When asked “Was PCIT training worthwhile for you? Rate on a scale of 1 to 5, 1 being Not At All, 5 being Really Worthwhile,” nine residents assigned a rating of 5, and four residents assigned a rating of 4. In response to “Please state why it was worthwhile or not worthwhile to you,” residents indicated that PCIT training gave them a set of specific skills, with appropriate language, to use in parent training for behavioral modification. There was agreement that the experience of implementing a PCIT intervention produced more in-depth learning and knowledge of the techniques than just didactics alone. One resident felt that she had acquired a better platform from which to learn about attachment, specifically, parent–child attachment problems.
In their responses to the question “How have you utilized the training since you completed it?” all reported teaching of parenting skills in office sessions as a specific utilization of PCIT training. Four residents referenced their referral of parents and patients into PCIT. They felt comfortable referring parents for these services because of their knowledge of what to expect, which enabled them to give detailed information to parents about the program. Two residents appreciated having familiarity with a nonpharmacologic treatment approach for young children.

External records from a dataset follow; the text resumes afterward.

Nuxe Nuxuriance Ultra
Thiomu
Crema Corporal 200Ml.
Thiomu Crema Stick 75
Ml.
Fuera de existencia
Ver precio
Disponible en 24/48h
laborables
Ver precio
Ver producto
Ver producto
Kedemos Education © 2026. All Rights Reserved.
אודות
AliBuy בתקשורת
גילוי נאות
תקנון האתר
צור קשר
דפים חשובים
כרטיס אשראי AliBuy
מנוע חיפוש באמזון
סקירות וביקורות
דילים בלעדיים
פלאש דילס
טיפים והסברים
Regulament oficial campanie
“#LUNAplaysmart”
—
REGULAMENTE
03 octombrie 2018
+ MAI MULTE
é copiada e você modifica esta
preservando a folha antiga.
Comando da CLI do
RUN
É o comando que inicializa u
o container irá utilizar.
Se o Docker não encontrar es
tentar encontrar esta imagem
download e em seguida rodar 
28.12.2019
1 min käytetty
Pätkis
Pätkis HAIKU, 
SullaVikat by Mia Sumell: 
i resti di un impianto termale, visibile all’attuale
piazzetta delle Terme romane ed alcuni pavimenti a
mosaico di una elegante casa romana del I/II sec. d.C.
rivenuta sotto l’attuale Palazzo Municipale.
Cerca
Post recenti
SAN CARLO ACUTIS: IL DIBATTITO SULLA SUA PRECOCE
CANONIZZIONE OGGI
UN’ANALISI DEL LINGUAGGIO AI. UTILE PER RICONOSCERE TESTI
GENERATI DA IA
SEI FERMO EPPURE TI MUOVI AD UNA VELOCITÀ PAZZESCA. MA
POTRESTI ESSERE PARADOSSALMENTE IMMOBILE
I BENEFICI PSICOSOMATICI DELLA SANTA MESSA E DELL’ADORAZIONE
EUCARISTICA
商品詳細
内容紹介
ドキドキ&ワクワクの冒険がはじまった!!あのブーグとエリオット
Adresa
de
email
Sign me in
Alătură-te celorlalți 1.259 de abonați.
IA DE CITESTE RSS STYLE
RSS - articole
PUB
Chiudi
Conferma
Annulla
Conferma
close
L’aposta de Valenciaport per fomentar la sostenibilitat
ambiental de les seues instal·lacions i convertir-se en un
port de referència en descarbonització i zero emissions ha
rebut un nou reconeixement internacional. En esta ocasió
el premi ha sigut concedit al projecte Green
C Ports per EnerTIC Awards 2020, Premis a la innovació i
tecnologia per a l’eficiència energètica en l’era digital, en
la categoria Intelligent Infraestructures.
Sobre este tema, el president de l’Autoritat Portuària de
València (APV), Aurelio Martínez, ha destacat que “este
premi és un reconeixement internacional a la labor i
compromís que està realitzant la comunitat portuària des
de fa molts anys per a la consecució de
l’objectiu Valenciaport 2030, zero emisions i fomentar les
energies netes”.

In response to the final question “How would you change the training?” residents had few recommendations for changes in the current training process. The most frequent response was a desire to observe more cases (i.e., to observe the faculty supervisor or view videos of other resident cases). Three residents commented on the importance of choosing appropriate cases for training purposes. Two residents noted that incorporation of the didactic and supervisory components into an identified clinic program was a needed improvement. It was noted that an afternoon (rather than morning) time for the clinic could increase parent participation. One resident thought there should be more time spent on advanced PCIT techniques, and one wanted to learn more about other evidenced-based parenting programs.
Implementation of an evidenced-based parent training program in child and adolescent psychiatry training appears to be a beneficial experience for residents, especially in terms of gaining specific skills and language for parent training. Certainly, the results of this brief, IRB-exempt, self-report feedback survey are limited by small sample size as well as lack of experimental design and statistical analysis. Further investigation into the long-term benefits of this type of training is warranted.
When considering the addition of PCIT to a residency training program, the overarching planning challenge is funding. In particular, programs need to balance the cost of implementing the program against training benefits and potential reimbursement by third-party payers. Equipment start-up costs must be considered as well as PCIT training for faculty and salary if new faculty is needed. Training in evidence-based interventions for young children should be considered as a way to improve parent–child relationships, reduce externalizing behaviors, and possibly prevent more significant long-term emotional/behavioral disorders. Also, this is a feasible step that is in line with practice guidelines and responsible treatment for young children.